Ketika ditanya, apakah desakan pembatalan itu ada kaitannya dengan sikap Ketum Parmusi pada Kamis siang yang turut mendesak pencopotan Tito Karnavian dari jabatan Kapolri karena pernyataan Kapolri bahwa ormas lain di luar NU dan Muhammadiyah akan merontokkan negara, Wahidin mengatakan dia tidak tahu menahu dengan sikap ketum Parmusi tersebut.
“Kami di sini belum dapat informasi,” ujarnya.
Pada akhir November 2017 lalu, rombongan Ekspedisi Dakwah Parmusi ke Malaka yang semula akan dipimpin Usamah berjalan lancar. Saat itu Usamah harus kembali ke Jakarta secara mendadak, sehingga rombongan ke Malaka dipimpin oleh Ketua Lembaga Dakwah Parmusi KH. Syuhada Bahri.
Ketika itu, kisah Wahidin, KH. Syuhada menjanjikan Parmusi akan membantu pembangunan Taman Pendidikan Al-Quran (TPA), agar umat Islam setempat bisa fokus belajar mengaji yang akan dibimbing para dai Parmusi setempat.
Sesuai instruksi PP Parmusi, bantuan tersebut akan diserahkan langsung oleh Ketum Parmusi yang direncanakan meletakkan batu pertama pembangunan TPA di atas lahan seluas 10 x 46 meter di Desa Besikama Malaka Barat. Lahan tersebut merupakan tanah wakaf dari sesepuh setempat, Ibrahim, pensiunan polisi.

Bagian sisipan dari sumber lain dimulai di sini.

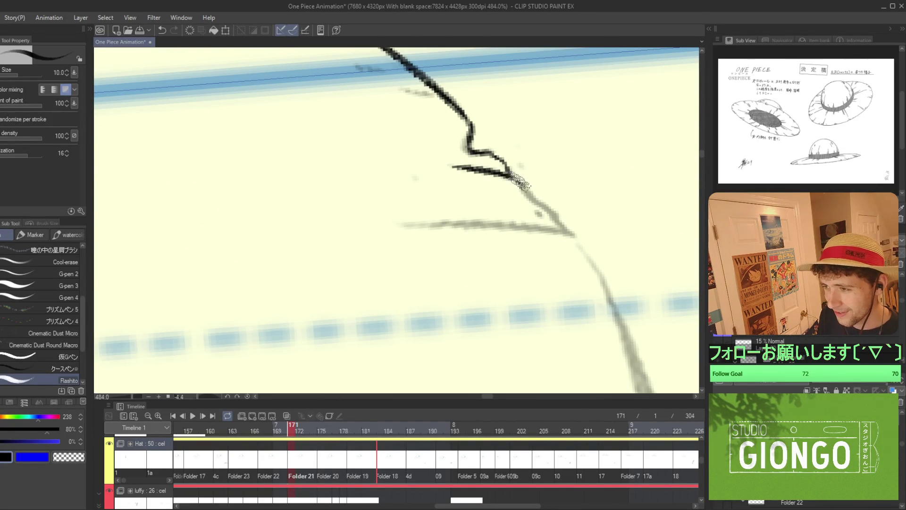
pyautogui.moveTo(528, 194)
pyautogui.mouseDown()
pyautogui.moveTo(588, 239)
pyautogui.moveTo(460, 145)
pyautogui.moveTo(482, 250)
pyautogui.mouseUp()
pyautogui.scroll(-2, 607, 234)
pyautogui.scroll(1, 606, 234)
pyautogui.moveTo(469, 210)
pyautogui.mouseDown()
pyautogui.moveTo(462, 185)
pyautogui.moveTo(489, 266)
pyautogui.moveTo(480, 195)
pyautogui.moveTo(485, 252)
pyautogui.mouseUp()
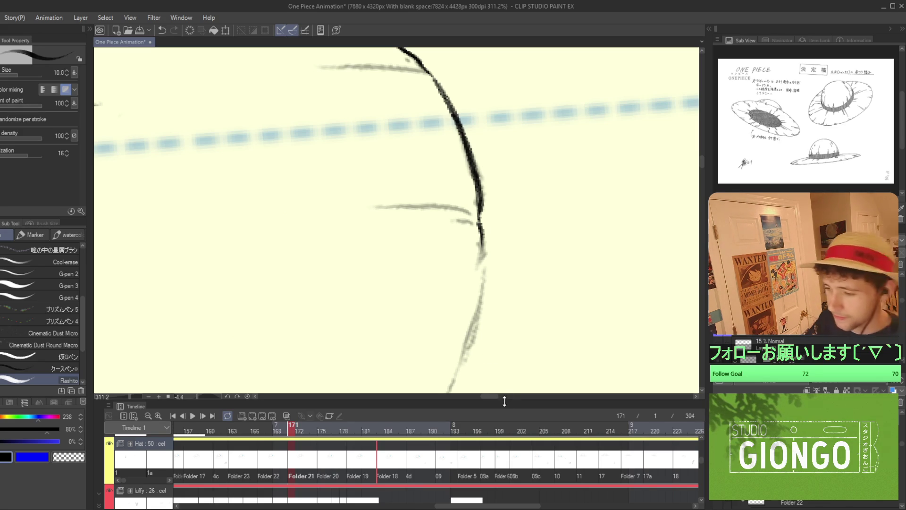
pyautogui.scroll(-2, 510, 335)
# Extend the ink down the brim's outer curve, retrying the stroke repeatedly until smooth.
pyautogui.moveTo(489, 191)
pyautogui.mouseDown()
pyautogui.moveTo(489, 222)
pyautogui.moveTo(489, 210)
pyautogui.mouseUp()
pyautogui.press('ctrl+z')
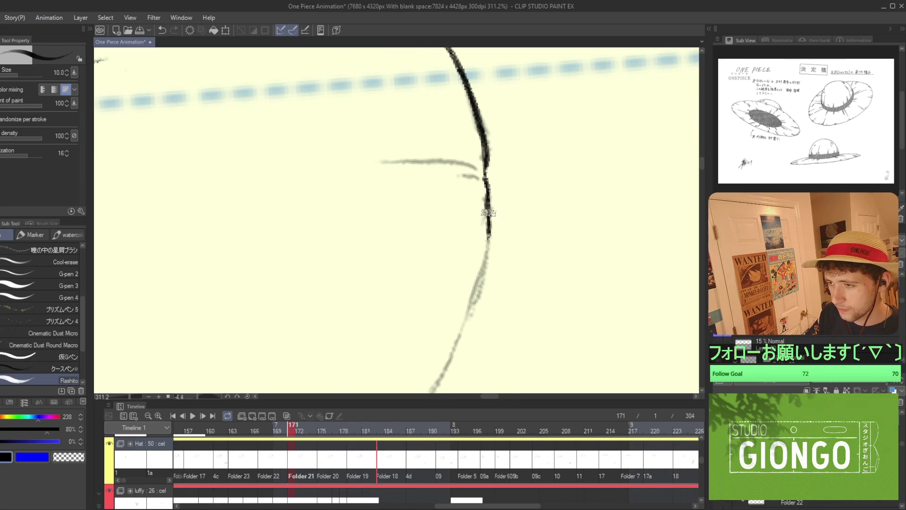
pyautogui.scroll(-3, 534, 215)
pyautogui.scroll(1, 534, 215)
pyautogui.moveTo(531, 151)
pyautogui.mouseDown()
pyautogui.moveTo(501, 234)
pyautogui.moveTo(522, 180)
pyautogui.moveTo(514, 193)
pyautogui.mouseUp()
pyautogui.scroll(2, 508, 227)
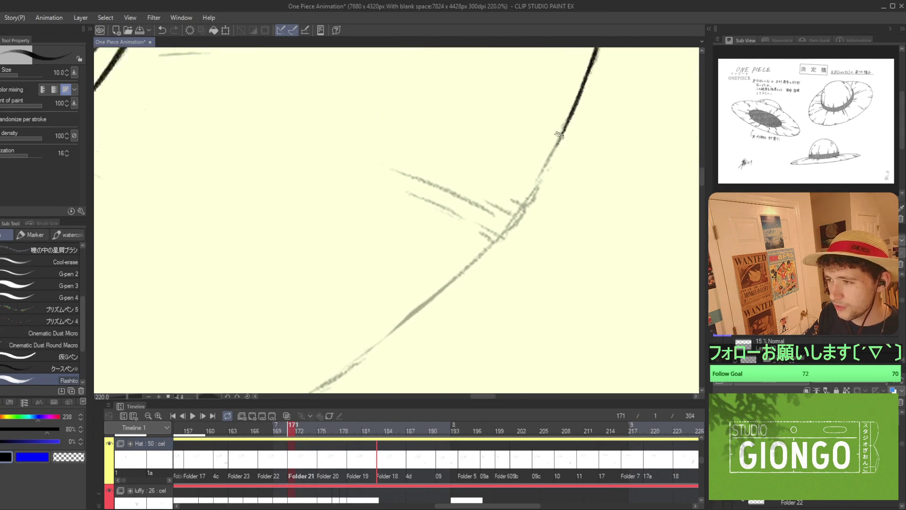
pyautogui.moveTo(569, 120); pyautogui.dragTo(527, 202)
pyautogui.press('ctrl+z')
pyautogui.moveTo(543, 171)
pyautogui.mouseDown()
pyautogui.moveTo(533, 195)
pyautogui.moveTo(554, 155)
pyautogui.moveTo(494, 212)
pyautogui.mouseUp()
pyautogui.press('ctrl+z')
pyautogui.moveTo(531, 182)
pyautogui.mouseDown()
pyautogui.moveTo(494, 217)
pyautogui.moveTo(555, 169)
pyautogui.moveTo(490, 228)
pyautogui.mouseUp()
pyautogui.press('ctrl+z')
pyautogui.moveTo(561, 160); pyautogui.dragTo(486, 224)
pyautogui.press('ctrl+z')
pyautogui.moveTo(564, 159); pyautogui.dragTo(473, 235)
pyautogui.press('ctrl+z')
pyautogui.moveTo(561, 160); pyautogui.dragTo(476, 236)
pyautogui.press('ctrl+z')
pyautogui.moveTo(562, 159); pyautogui.dragTo(488, 229)
pyautogui.press('ctrl+z')
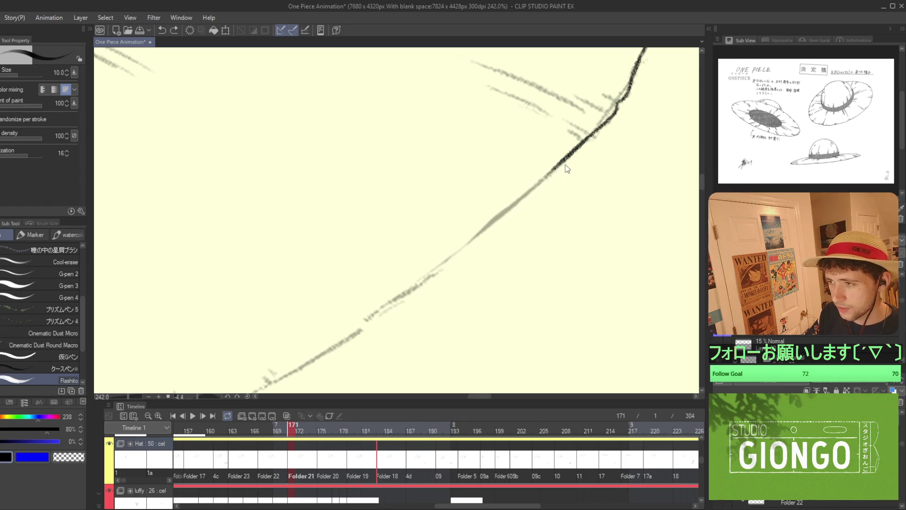
pyautogui.moveTo(561, 161); pyautogui.dragTo(484, 232)
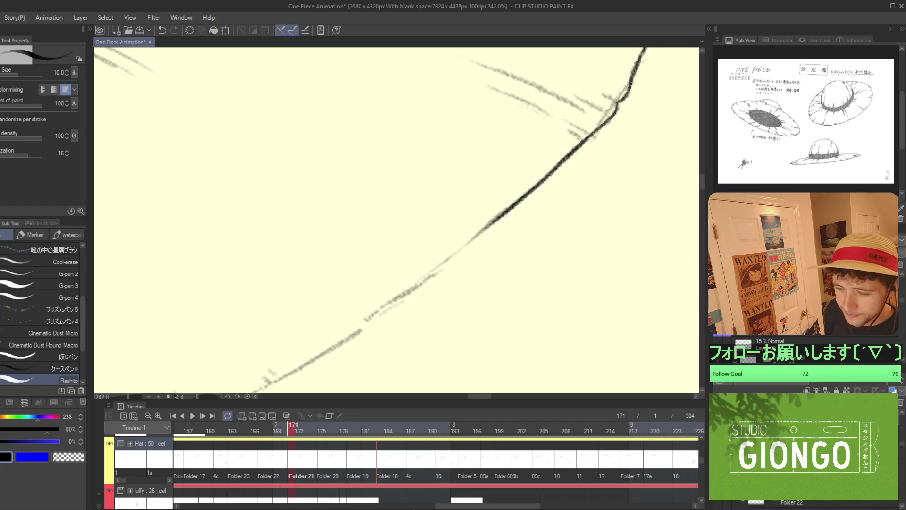
# Continue the line down-left along the sketch curve, discarding an overly thick stroke.
pyautogui.scroll(3, 446, 243)
pyautogui.moveTo(607, 146); pyautogui.dragTo(453, 273)
pyautogui.press('ctrl+z')
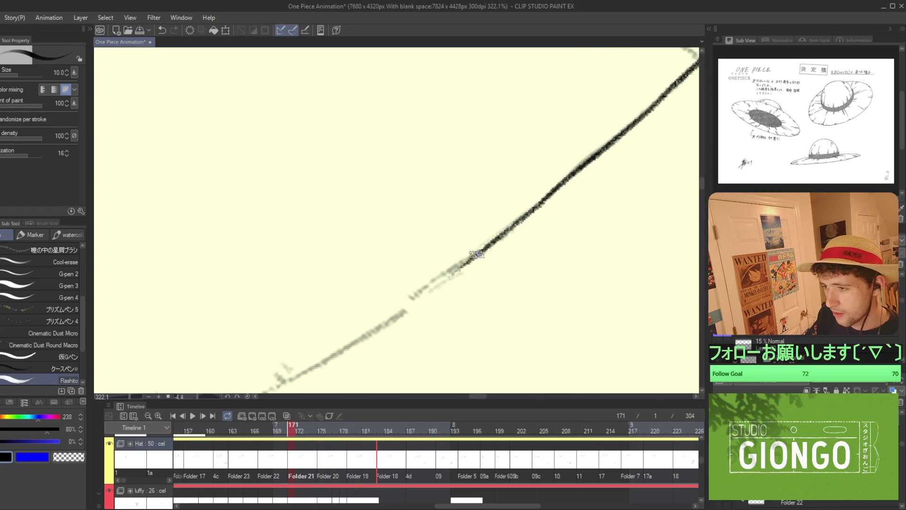
pyautogui.moveTo(504, 236); pyautogui.dragTo(421, 292)
pyautogui.press('ctrl+z')
pyautogui.moveTo(481, 253); pyautogui.dragTo(396, 314)
pyautogui.press('ctrl+z')
pyautogui.moveTo(458, 267); pyautogui.dragTo(404, 312)
pyautogui.scroll(-2, 403, 312)
pyautogui.moveTo(560, 184); pyautogui.dragTo(472, 240)
pyautogui.scroll(-10, 472, 240)
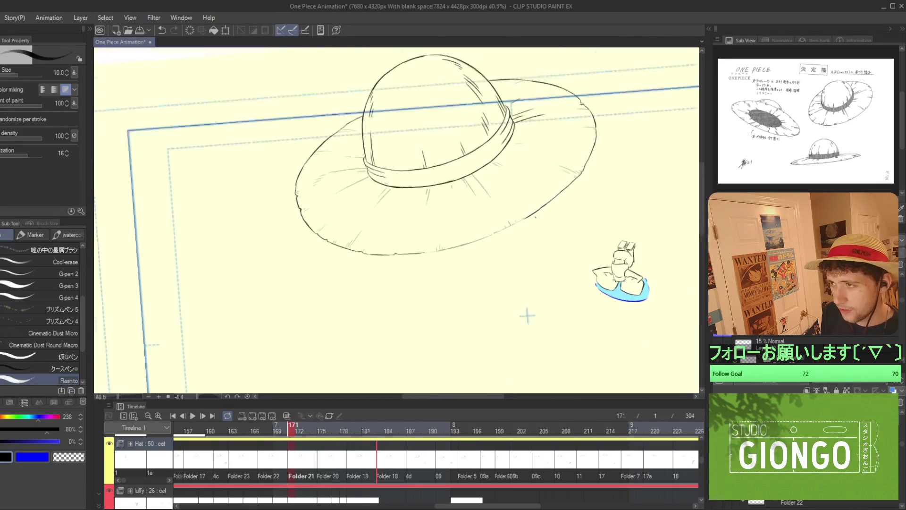
# Redraw the brim's lower edge rightward along the sketch, undoing overshooting or wobbly segments.
pyautogui.scroll(3, 573, 206)
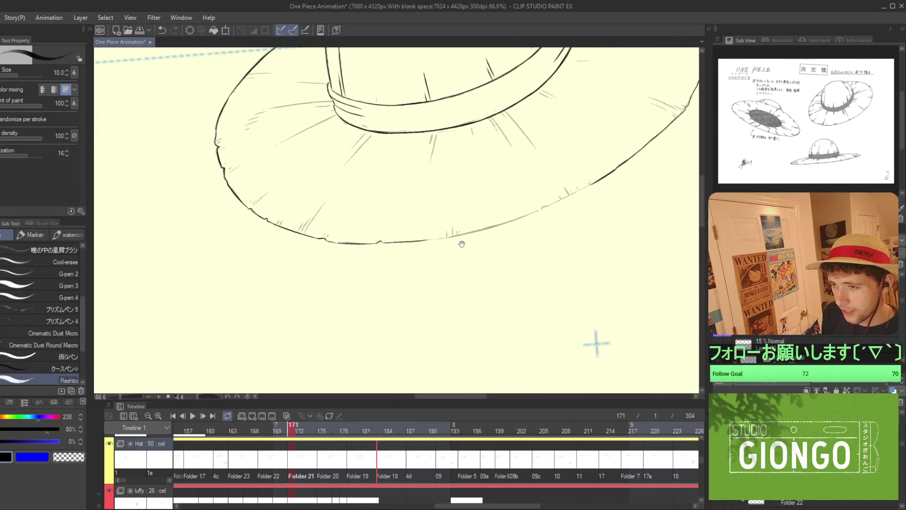
pyautogui.scroll(6, 475, 239)
pyautogui.press('ctrl+z')
pyautogui.moveTo(526, 232)
pyautogui.mouseDown()
pyautogui.moveTo(616, 216)
pyautogui.moveTo(462, 255)
pyautogui.moveTo(523, 224)
pyautogui.mouseUp()
pyautogui.press('ctrl+z')
pyautogui.press('ctrl+z')
pyautogui.moveTo(411, 260); pyautogui.dragTo(536, 229)
pyautogui.press('ctrl+z')
pyautogui.moveTo(419, 258); pyautogui.dragTo(544, 222)
pyautogui.moveTo(496, 239); pyautogui.dragTo(560, 221)
pyautogui.moveTo(622, 203); pyautogui.dragTo(526, 233)
pyautogui.press('ctrl+z')
pyautogui.moveTo(407, 262)
pyautogui.mouseDown()
pyautogui.moveTo(517, 231)
pyautogui.moveTo(416, 269)
pyautogui.moveTo(465, 250)
pyautogui.mouseUp()
pyautogui.press('ctrl+z')
pyautogui.moveTo(388, 282); pyautogui.dragTo(494, 232)
pyautogui.press('ctrl+z')
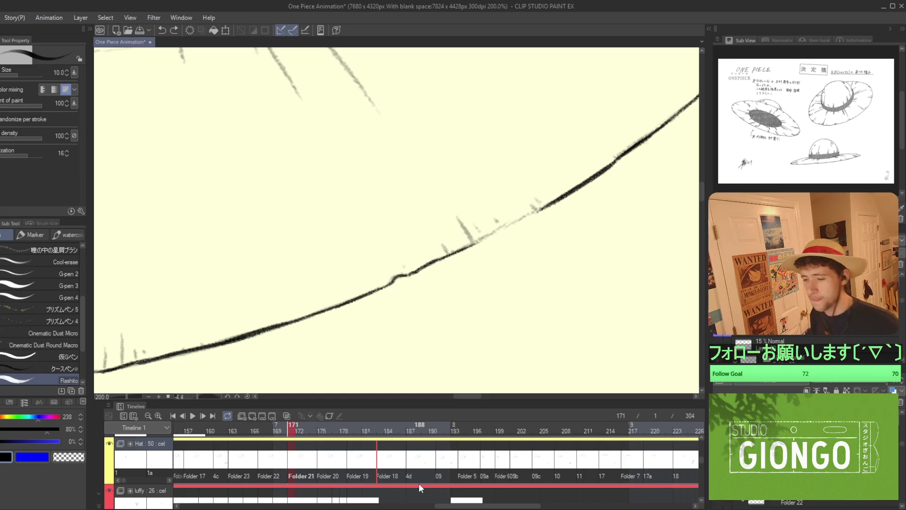
# Finish the brim ink line along the sketch, then step to the neighbouring animation frame.
pyautogui.scroll(3, 477, 285)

Menurut Wahidin, di kawasan tersebut terdapat 16 KK warga muslim yang masih perlu mendapat bimbingan agama dari para dai Parmusi.
“Saya sudah desak Pak Ketum untuk batalkan kunjungannya, karena ini diminta Polsek. Tapi Pak Ketum tetap bersikeras Jumat (2/2/2018) subuh nanti terbang ke NTT bersama 16 orang rombongannya. Dari Kupang, beliau akan langsung terbang menuju Attambua, dan langsung ke Malaka melalui perjalanan darat. Saya jadi bingung,” tandas Wahidin.
Kita Buktikan Siapa yang Intoleran
Sementara itu, Ketua Umum Persaudaraan Muslimin Indonesia (Parmusi) H. Usamah Hisyam menegaskan, kunjungannya ke Malaka Jumat (2/2/2018) siang ini akan tetap dilaksanakan, meskipun Keuskupan Attambua Paroki ST Yohannes Baptista Besikama mengancam akan memblokir Kota Malaka dengan 5.000 massa umat Katolik.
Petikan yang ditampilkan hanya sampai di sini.